[Start of Material for the task]

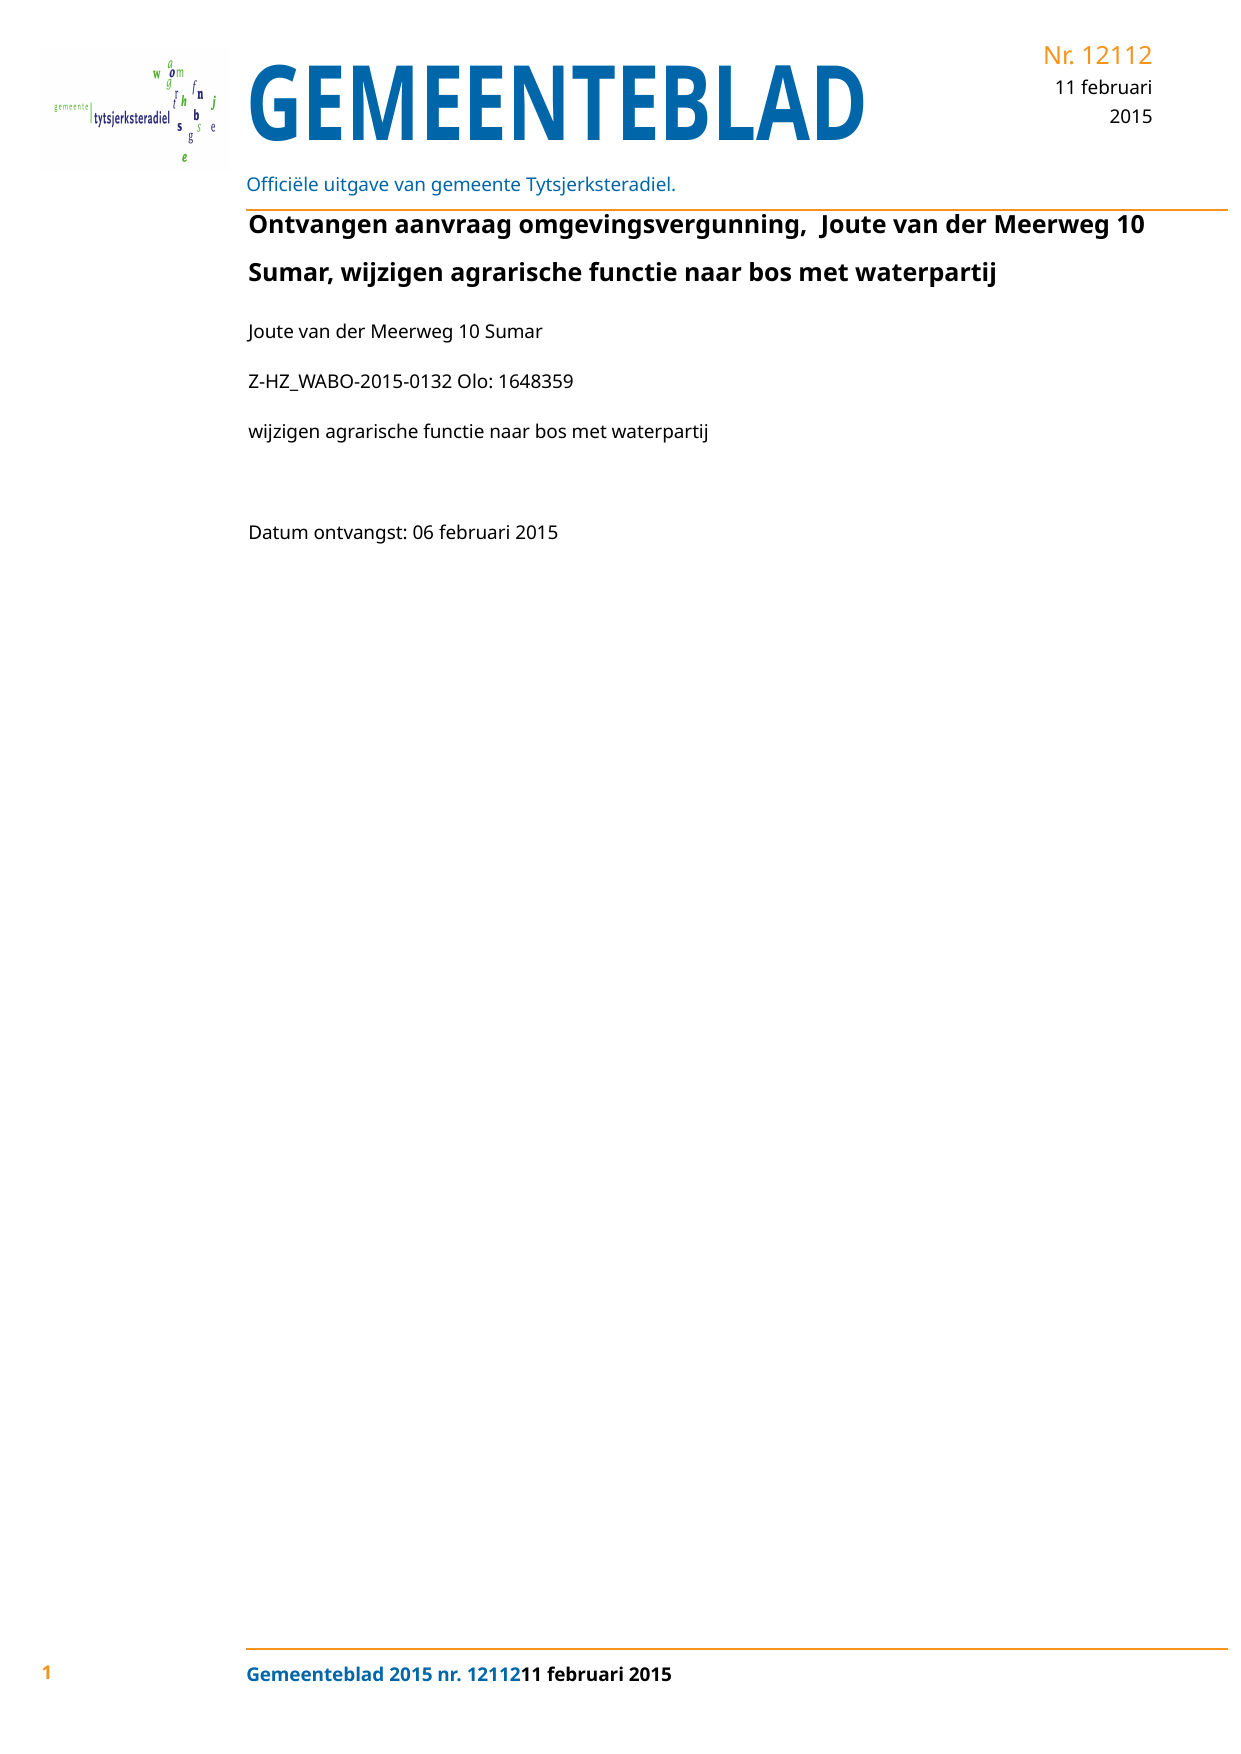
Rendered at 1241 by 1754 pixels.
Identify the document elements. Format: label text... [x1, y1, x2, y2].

text wijzigen agrarische functie naar bos met waterpartij [248, 419, 1152, 444]
text Ontvangen aanvraag omgevingsvergunning, Joute van der Meerweg 10 Sumar, wijzigen agrarische functie naar bos met waterpartij [248, 211, 1152, 288]
text Joute van der Meerweg 10 Sumar [248, 318, 1152, 344]
picture [41, 47, 231, 172]
text Datum ontvangst: 06 februari 2015 [248, 519, 1152, 545]
text Z-HZ_WABO-2015-0132 Olo: 1648359 [248, 368, 1152, 394]
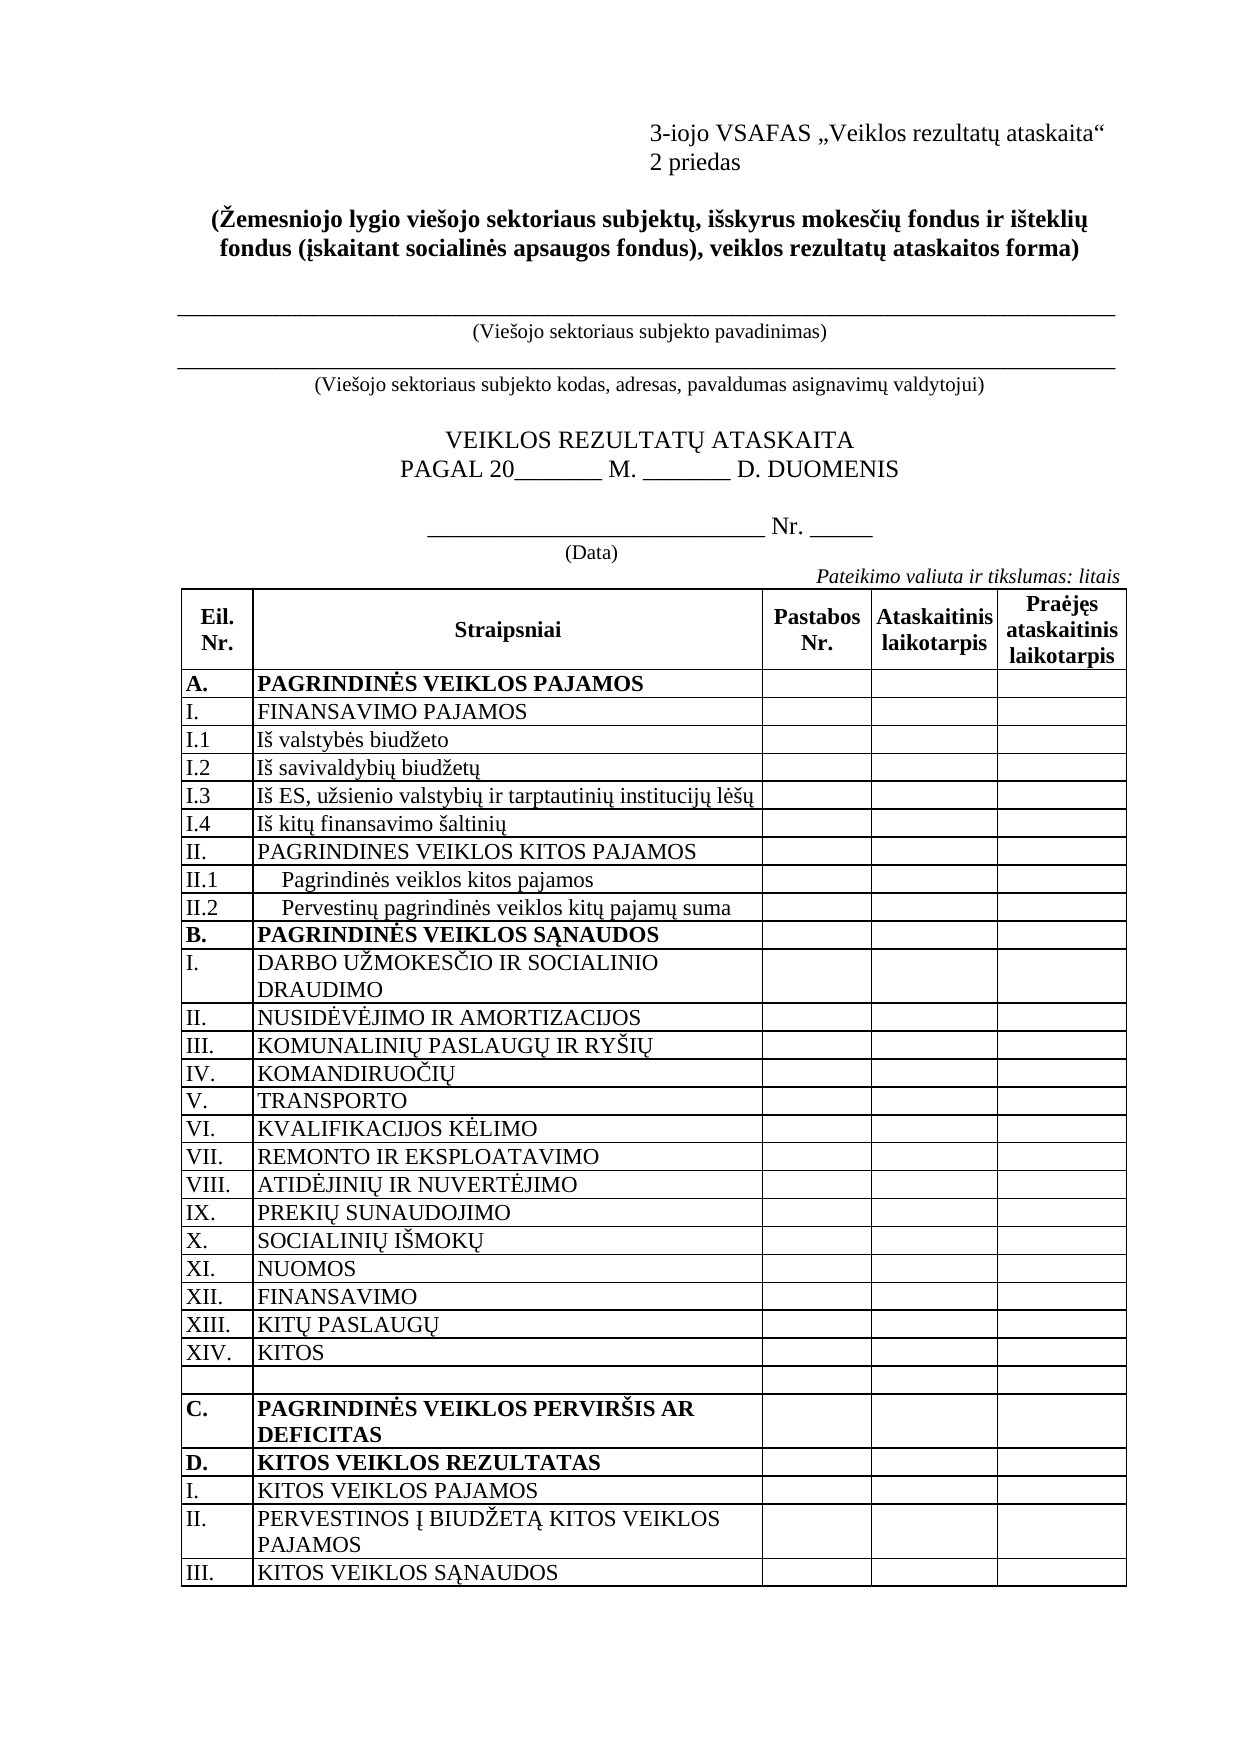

[End of Material for the task]

Task description:
Switch "document elements" to "page elements" in the rows above and write them out again with everything else unchanged. Leave out the pictures.

Full response:
Rendered at 1241 by 1754 pixels.
Identify the page elements. Format: label text... [x1, y1, x2, y2].

text wijzigen agrarische functie naar bos met waterpartij [248, 419, 1152, 444]
text Ontvangen aanvraag omgevingsvergunning, Joute van der Meerweg 10 Sumar, wijzigen agrarische functie naar bos met waterpartij [248, 211, 1152, 288]
text Joute van der Meerweg 10 Sumar [248, 318, 1152, 344]
picture [41, 47, 231, 172]
text Datum ontvangst: 06 februari 2015 [248, 519, 1152, 545]
text Z-HZ_WABO-2015-0132 Olo: 1648359 [248, 368, 1152, 394]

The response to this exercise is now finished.